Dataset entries

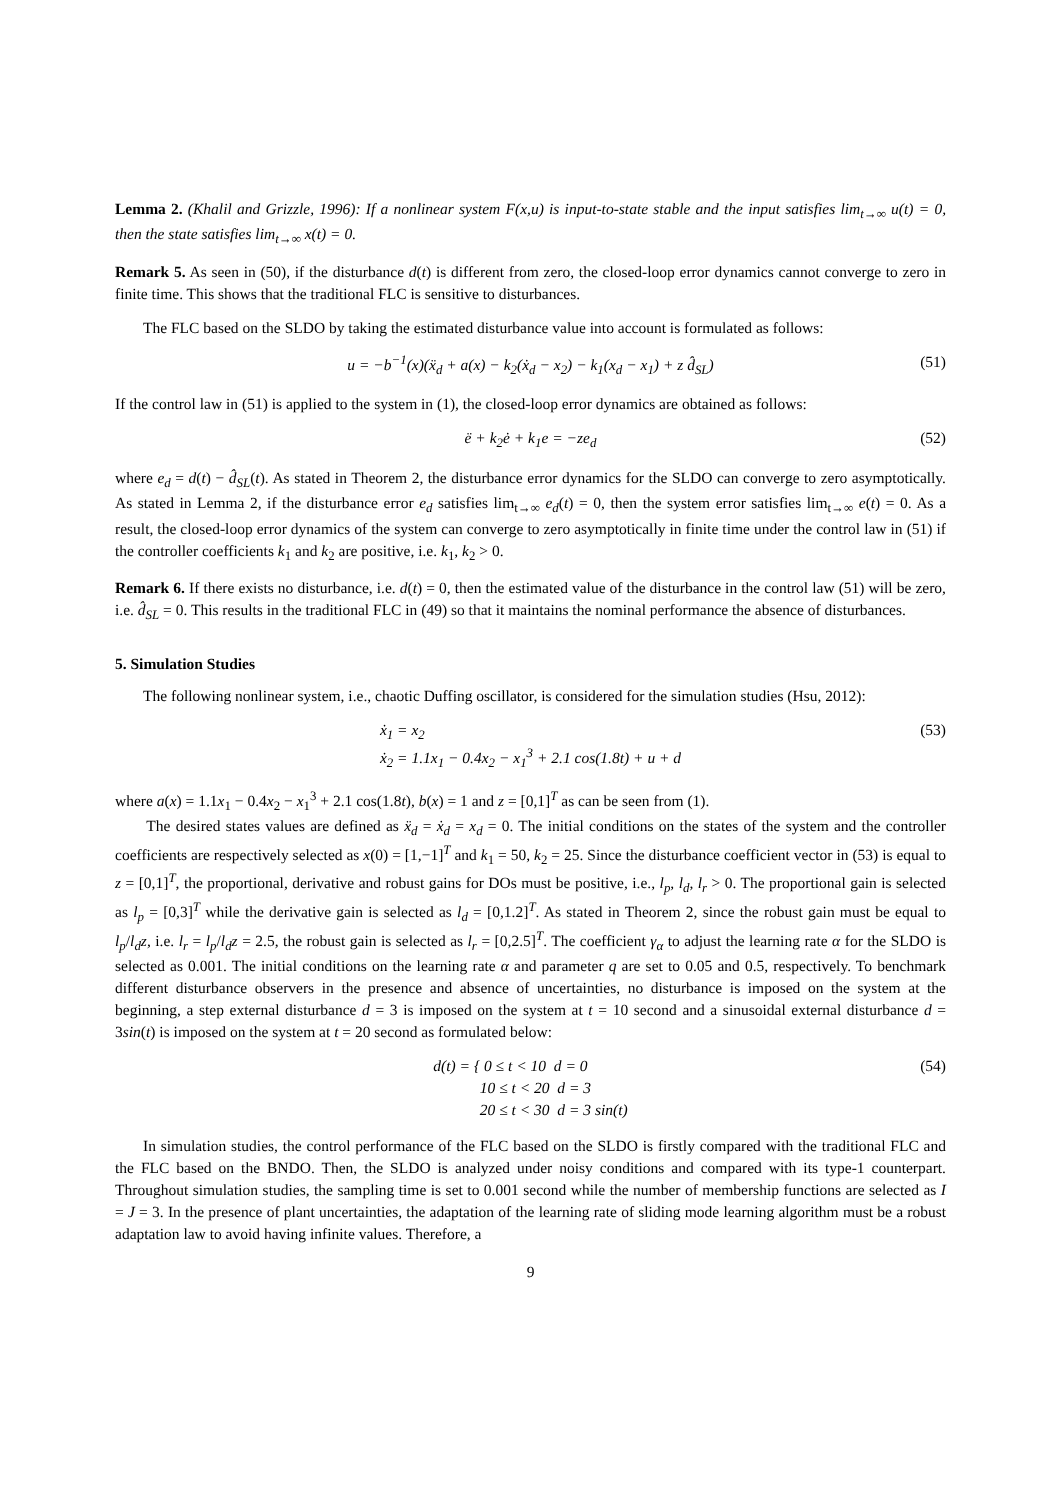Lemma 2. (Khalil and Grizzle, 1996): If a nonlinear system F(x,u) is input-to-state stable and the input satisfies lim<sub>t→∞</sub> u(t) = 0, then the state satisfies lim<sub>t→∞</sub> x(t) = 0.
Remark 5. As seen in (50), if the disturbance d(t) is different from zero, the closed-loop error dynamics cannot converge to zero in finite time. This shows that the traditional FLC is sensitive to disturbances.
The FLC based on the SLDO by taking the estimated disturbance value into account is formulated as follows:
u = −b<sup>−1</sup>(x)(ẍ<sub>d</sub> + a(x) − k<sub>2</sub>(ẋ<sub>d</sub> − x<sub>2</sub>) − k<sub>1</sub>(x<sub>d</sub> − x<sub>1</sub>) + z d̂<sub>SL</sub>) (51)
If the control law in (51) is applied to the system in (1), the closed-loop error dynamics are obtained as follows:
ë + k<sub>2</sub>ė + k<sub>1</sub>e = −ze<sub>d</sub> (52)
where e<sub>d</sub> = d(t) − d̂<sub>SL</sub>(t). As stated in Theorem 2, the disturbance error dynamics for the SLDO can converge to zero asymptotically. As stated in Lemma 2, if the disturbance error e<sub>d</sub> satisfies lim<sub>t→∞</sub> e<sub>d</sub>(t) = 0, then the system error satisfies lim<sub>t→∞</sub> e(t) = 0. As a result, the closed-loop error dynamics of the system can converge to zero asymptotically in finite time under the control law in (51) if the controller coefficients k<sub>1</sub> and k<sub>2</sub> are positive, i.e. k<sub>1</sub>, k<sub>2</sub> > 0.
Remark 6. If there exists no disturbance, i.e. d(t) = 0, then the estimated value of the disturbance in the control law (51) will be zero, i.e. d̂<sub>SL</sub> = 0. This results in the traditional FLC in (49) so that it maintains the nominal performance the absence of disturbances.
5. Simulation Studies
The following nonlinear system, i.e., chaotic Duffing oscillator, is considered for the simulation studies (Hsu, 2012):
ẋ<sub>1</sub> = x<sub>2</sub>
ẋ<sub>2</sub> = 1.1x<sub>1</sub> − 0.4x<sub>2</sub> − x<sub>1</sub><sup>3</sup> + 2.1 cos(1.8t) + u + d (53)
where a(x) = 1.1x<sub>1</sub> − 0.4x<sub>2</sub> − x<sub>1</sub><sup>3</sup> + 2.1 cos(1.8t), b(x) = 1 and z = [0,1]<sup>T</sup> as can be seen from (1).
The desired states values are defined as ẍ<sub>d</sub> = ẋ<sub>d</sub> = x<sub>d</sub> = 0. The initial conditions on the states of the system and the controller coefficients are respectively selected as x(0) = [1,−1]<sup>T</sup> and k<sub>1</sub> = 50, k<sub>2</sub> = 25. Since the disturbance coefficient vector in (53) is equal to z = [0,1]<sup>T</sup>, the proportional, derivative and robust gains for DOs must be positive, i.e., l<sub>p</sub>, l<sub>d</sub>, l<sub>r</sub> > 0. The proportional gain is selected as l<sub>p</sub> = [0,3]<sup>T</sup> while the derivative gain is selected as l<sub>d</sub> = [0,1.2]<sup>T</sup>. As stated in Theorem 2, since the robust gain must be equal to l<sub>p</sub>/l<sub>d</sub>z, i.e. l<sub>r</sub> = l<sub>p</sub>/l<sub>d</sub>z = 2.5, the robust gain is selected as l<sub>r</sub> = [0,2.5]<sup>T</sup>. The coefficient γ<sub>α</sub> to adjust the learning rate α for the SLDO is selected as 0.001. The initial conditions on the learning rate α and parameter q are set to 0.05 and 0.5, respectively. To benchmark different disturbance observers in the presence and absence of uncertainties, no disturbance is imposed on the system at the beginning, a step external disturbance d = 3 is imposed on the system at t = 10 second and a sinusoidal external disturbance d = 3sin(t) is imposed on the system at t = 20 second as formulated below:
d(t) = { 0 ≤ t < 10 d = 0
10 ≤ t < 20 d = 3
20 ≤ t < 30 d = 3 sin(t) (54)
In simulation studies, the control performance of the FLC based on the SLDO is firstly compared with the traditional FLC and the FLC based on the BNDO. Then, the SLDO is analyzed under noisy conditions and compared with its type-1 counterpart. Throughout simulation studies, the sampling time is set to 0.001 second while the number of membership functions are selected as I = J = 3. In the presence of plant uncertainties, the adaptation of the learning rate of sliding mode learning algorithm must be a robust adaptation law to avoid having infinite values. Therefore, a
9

**TASK OBJECTIVE**
Your copy should repeat each entry above exactly but contain no pictures.

**ANSWER FOR THE TASK**
Lemma 2. (Khalil and Grizzle, 1996): If a nonlinear system F(x,u) is input-to-state stable and the input satisfies lim<sub>t→∞</sub> u(t) = 0, then the state satisfies lim<sub>t→∞</sub> x(t) = 0.
Remark 5. As seen in (50), if the disturbance d(t) is different from zero, the closed-loop error dynamics cannot converge to zero in finite time. This shows that the traditional FLC is sensitive to disturbances.
The FLC based on the SLDO by taking the estimated disturbance value into account is formulated as follows:
u = −b<sup>−1</sup>(x)(ẍ<sub>d</sub> + a(x) − k<sub>2</sub>(ẋ<sub>d</sub> − x<sub>2</sub>) − k<sub>1</sub>(x<sub>d</sub> − x<sub>1</sub>) + z d̂<sub>SL</sub>) (51)
If the control law in (51) is applied to the system in (1), the closed-loop error dynamics are obtained as follows:
ë + k<sub>2</sub>ė + k<sub>1</sub>e = −ze<sub>d</sub> (52)
where e<sub>d</sub> = d(t) − d̂<sub>SL</sub>(t). As stated in Theorem 2, the disturbance error dynamics for the SLDO can converge to zero asymptotically. As stated in Lemma 2, if the disturbance error e<sub>d</sub> satisfies lim<sub>t→∞</sub> e<sub>d</sub>(t) = 0, then the system error satisfies lim<sub>t→∞</sub> e(t) = 0. As a result, the closed-loop error dynamics of the system can converge to zero asymptotically in finite time under the control law in (51) if the controller coefficients k<sub>1</sub> and k<sub>2</sub> are positive, i.e. k<sub>1</sub>, k<sub>2</sub> > 0.
Remark 6. If there exists no disturbance, i.e. d(t) = 0, then the estimated value of the disturbance in the control law (51) will be zero, i.e. d̂<sub>SL</sub> = 0. This results in the traditional FLC in (49) so that it maintains the nominal performance the absence of disturbances.
5. Simulation Studies
The following nonlinear system, i.e., chaotic Duffing oscillator, is considered for the simulation studies (Hsu, 2012):
ẋ<sub>1</sub> = x<sub>2</sub>
ẋ<sub>2</sub> = 1.1x<sub>1</sub> − 0.4x<sub>2</sub> − x<sub>1</sub><sup>3</sup> + 2.1 cos(1.8t) + u + d (53)
where a(x) = 1.1x<sub>1</sub> − 0.4x<sub>2</sub> − x<sub>1</sub><sup>3</sup> + 2.1 cos(1.8t), b(x) = 1 and z = [0,1]<sup>T</sup> as can be seen from (1).
The desired states values are defined as ẍ<sub>d</sub> = ẋ<sub>d</sub> = x<sub>d</sub> = 0. The initial conditions on the states of the system and the controller coefficients are respectively selected as x(0) = [1,−1]<sup>T</sup> and k<sub>1</sub> = 50, k<sub>2</sub> = 25. Since the disturbance coefficient vector in (53) is equal to z = [0,1]<sup>T</sup>, the proportional, derivative and robust gains for DOs must be positive, i.e., l<sub>p</sub>, l<sub>d</sub>, l<sub>r</sub> > 0. The proportional gain is selected as l<sub>p</sub> = [0,3]<sup>T</sup> while the derivative gain is selected as l<sub>d</sub> = [0,1.2]<sup>T</sup>. As stated in Theorem 2, since the robust gain must be equal to l<sub>p</sub>/l<sub>d</sub>z, i.e. l<sub>r</sub> = l<sub>p</sub>/l<sub>d</sub>z = 2.5, the robust gain is selected as l<sub>r</sub> = [0,2.5]<sup>T</sup>. The coefficient γ<sub>α</sub> to adjust the learning rate α for the SLDO is selected as 0.001. The initial conditions on the learning rate α and parameter q are set to 0.05 and 0.5, respectively. To benchmark different disturbance observers in the presence and absence of uncertainties, no disturbance is imposed on the system at the beginning, a step external disturbance d = 3 is imposed on the system at t = 10 second and a sinusoidal external disturbance d = 3sin(t) is imposed on the system at t = 20 second as formulated below:
d(t) = { 0 ≤ t < 10 d = 0
10 ≤ t < 20 d = 3
20 ≤ t < 30 d = 3 sin(t) (54)
In simulation studies, the control performance of the FLC based on the SLDO is firstly compared with the traditional FLC and the FLC based on the BNDO. Then, the SLDO is analyzed under noisy conditions and compared with its type-1 counterpart. Throughout simulation studies, the sampling time is set to 0.001 second while the number of membership functions are selected as I = J = 3. In the presence of plant uncertainties, the adaptation of the learning rate of sliding mode learning algorithm must be a robust adaptation law to avoid having infinite values. Therefore, a
9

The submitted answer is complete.